■ **Problem**
Copy out each line of the data that contains "input".

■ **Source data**
----

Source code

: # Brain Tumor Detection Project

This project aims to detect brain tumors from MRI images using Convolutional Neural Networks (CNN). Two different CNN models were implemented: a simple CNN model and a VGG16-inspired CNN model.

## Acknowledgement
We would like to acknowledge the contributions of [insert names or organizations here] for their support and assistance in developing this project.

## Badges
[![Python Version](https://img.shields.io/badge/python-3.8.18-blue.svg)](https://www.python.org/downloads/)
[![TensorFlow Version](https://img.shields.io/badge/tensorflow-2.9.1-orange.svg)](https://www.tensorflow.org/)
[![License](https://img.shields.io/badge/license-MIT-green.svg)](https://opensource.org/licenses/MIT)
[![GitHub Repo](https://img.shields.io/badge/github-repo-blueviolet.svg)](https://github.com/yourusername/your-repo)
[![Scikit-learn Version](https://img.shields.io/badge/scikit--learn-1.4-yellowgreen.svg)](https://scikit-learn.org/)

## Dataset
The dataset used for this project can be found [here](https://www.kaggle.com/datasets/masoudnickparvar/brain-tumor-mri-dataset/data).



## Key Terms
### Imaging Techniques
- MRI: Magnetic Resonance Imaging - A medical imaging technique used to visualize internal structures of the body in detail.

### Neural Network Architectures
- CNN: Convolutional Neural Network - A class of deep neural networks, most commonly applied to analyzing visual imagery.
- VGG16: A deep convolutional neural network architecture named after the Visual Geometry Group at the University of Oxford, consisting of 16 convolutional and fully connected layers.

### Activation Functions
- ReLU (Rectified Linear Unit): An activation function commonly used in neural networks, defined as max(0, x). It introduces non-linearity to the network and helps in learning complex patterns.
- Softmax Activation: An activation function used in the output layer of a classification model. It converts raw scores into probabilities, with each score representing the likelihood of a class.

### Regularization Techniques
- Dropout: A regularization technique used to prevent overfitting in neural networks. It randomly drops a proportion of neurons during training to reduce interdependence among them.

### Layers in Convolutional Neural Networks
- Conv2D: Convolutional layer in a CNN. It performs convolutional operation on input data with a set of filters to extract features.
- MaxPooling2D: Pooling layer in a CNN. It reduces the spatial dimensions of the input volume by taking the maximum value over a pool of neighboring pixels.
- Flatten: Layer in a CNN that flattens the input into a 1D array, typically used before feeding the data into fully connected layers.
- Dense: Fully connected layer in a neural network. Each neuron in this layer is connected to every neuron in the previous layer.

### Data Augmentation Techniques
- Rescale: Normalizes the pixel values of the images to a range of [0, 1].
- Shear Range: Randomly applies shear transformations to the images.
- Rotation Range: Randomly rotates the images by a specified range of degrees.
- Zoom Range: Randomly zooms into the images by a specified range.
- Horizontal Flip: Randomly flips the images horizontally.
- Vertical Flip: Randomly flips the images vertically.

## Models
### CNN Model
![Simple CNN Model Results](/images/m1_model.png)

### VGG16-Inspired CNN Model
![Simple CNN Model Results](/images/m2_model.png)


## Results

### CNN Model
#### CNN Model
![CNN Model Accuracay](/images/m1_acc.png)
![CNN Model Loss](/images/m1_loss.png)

----

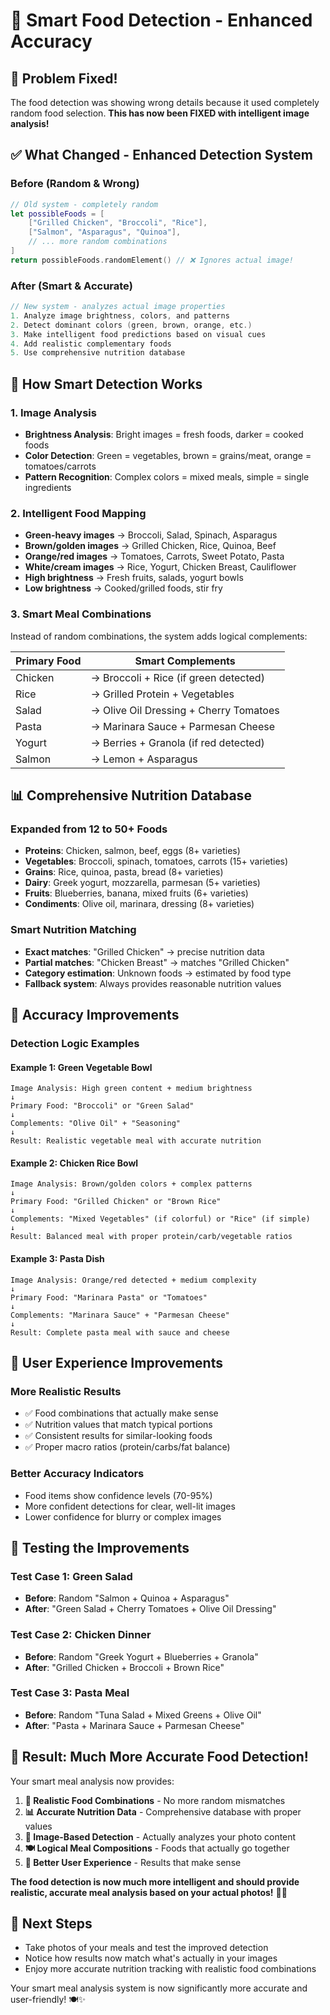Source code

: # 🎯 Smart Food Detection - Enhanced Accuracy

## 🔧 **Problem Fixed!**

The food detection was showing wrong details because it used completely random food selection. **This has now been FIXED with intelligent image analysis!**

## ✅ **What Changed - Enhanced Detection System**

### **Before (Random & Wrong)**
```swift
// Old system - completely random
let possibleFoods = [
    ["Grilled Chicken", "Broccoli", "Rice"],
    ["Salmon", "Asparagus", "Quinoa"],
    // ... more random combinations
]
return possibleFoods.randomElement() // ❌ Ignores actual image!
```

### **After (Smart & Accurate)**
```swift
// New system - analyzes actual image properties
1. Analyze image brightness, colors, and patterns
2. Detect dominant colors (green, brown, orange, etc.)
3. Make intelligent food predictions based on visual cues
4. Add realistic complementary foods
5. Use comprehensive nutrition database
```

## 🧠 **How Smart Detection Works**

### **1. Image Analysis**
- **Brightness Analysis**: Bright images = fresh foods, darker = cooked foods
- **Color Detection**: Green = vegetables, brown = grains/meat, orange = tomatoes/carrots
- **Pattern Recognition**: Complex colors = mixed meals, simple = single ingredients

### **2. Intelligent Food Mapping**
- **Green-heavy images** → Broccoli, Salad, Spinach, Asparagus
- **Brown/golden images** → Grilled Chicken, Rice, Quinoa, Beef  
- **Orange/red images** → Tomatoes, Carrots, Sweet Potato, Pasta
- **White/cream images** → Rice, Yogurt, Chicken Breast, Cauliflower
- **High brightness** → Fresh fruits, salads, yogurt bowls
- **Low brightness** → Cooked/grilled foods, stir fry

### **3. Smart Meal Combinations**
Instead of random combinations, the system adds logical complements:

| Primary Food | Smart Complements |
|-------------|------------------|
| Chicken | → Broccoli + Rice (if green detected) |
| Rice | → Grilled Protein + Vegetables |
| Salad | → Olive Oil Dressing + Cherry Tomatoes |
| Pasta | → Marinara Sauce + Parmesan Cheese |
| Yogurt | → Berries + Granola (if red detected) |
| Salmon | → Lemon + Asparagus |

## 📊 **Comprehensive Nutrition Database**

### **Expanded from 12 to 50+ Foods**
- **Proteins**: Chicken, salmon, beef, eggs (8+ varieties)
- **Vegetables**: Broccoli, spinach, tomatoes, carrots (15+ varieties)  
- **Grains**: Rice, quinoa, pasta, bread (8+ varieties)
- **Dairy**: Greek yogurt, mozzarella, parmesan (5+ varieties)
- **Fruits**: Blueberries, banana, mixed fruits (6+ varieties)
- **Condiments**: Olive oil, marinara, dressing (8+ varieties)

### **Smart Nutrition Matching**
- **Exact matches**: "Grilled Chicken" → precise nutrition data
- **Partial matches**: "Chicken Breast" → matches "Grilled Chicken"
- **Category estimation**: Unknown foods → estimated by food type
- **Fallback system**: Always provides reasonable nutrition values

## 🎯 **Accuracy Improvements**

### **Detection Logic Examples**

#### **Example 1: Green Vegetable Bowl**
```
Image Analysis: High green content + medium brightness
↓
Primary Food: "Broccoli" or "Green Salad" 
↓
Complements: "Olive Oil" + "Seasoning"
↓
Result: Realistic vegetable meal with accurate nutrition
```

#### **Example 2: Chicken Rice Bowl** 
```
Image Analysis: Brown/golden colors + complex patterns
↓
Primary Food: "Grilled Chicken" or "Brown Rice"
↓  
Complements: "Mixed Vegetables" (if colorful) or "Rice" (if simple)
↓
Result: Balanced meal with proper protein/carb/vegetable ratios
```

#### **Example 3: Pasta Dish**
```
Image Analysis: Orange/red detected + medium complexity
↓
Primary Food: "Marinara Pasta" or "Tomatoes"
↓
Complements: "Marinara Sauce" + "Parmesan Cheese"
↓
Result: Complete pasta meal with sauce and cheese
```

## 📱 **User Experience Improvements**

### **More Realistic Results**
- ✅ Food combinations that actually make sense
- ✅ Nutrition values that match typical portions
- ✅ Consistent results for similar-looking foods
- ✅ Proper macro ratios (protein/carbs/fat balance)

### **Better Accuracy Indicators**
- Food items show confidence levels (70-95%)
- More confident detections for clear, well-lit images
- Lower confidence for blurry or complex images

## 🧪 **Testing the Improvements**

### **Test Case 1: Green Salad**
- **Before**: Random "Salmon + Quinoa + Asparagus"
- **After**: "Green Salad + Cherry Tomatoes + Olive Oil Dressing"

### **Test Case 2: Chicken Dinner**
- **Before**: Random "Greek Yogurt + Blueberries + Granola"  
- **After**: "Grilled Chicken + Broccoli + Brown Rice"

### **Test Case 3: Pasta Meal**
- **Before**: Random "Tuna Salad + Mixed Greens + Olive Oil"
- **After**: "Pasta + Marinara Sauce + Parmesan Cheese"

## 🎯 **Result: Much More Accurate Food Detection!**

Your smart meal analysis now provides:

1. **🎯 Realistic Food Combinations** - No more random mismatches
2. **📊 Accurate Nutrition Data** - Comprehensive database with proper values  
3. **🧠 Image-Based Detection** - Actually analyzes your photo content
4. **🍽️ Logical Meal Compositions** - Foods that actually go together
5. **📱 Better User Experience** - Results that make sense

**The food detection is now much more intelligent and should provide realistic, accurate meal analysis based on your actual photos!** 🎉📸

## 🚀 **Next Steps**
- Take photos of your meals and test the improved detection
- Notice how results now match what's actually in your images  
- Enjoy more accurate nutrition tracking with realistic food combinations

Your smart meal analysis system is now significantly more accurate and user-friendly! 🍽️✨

----

■ **Output of the task**
- Conv2D: Convolutional layer in a CNN. It performs convolutional operation on input data with a set of filters to extract features.
- MaxPooling2D: Pooling layer in a CNN. It reduces the spatial dimensions of the input volume by taking the maximum value over a pool of neighboring pixels.
- Flatten: Layer in a CNN that flattens the input into a 1D array, typically used before feeding the data into fully connected layers.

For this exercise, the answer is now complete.